I recently ran across one of my favorite movies on television and as usual hung around to watch the entire thing (commercials and all). The exchange quoted above captures for me the year that looms on the horizon for people who believe in and cling to Divine Presence, Human Dignity, Justice, Mercy, and Love.

In these closing days of 2016 the air is filled with retrospection. I try to remember what my thoughts, hopes, and dreams were this time last year and reflect on how they fared. As with every year there were successes and failures, pride and disappointment, gains and losses, births and deaths, victories and defeats. As with every year, each day was the same yet unique, bringing its own opportunity, potential, challenge, and satisfaction. As with every year, there were “what ifs” and “if onlys.”  As with every year, I spend its waning days bidding farewell while turning toward the threshold of another year, a New Year. And, as with every New Year, what lies in wait are days of opportunity, potential, and challenge.

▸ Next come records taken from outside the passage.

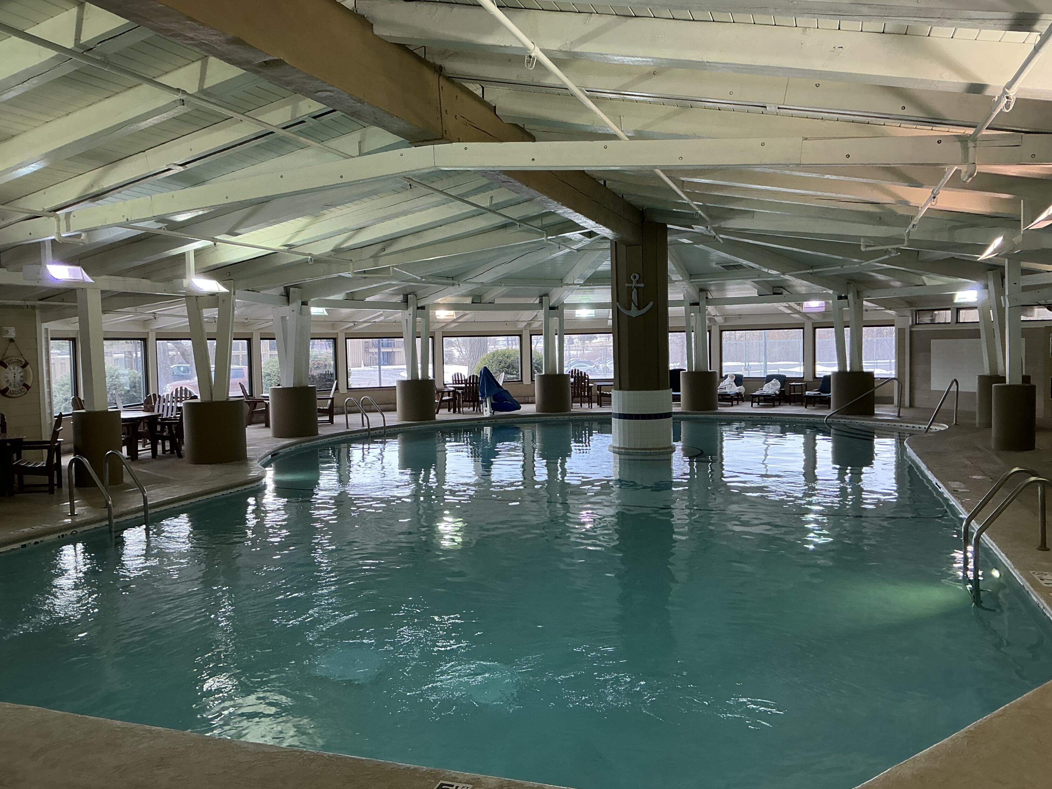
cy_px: 394
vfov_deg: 49.7
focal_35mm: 28
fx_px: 851
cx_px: 526
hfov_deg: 63.4
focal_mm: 3
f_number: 1.8
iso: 32
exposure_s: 1/120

My prayer for the days ahead is John O’Donohue’s poem In Praise of Fire:

Let us praise the grace & risk of Fire.

In the beginning
The Word was red,
And the sound was thunder,
And the wound in the unseen
Spilled forth the red weather of being.

In the name of Fire,
The Flame,
And the Light:
Praise the pure presence of fire
That burns from within
Without thought of time.

The hunger of Fire has no need
For the reliquary of the future;
It adores the eros of now,
Where the memory of the earth
In flames that lick and drink the air
Is made to release

Its long enduring forms
In a powder of ashes
Left for the wind to decipher.

As air intensifies the hunger of fire,
May the thought of death
Breathe new urgency
Into our love of life.

As fire cleanses dross
May the flame of passion
Burn away what is false.

As short as the time
From spark to flame,
So brief may the distance be
Between heart and being.

May we discover
Beneath our fear
Embers of anger
To kindle justice.

May courage
Cause our lives to flame,
In the name of the Fire,
And the Flame
And the Light. 

Within every perceived "worst disaster" lies the potential for a "finest hour." I'm reminded of the chorus of a hymn I wrote a few years ago:


May the fire of faith burn bright,
May the flame of hope burn long,
Turn our shadows into light. 

And fill our hearts with grateful song.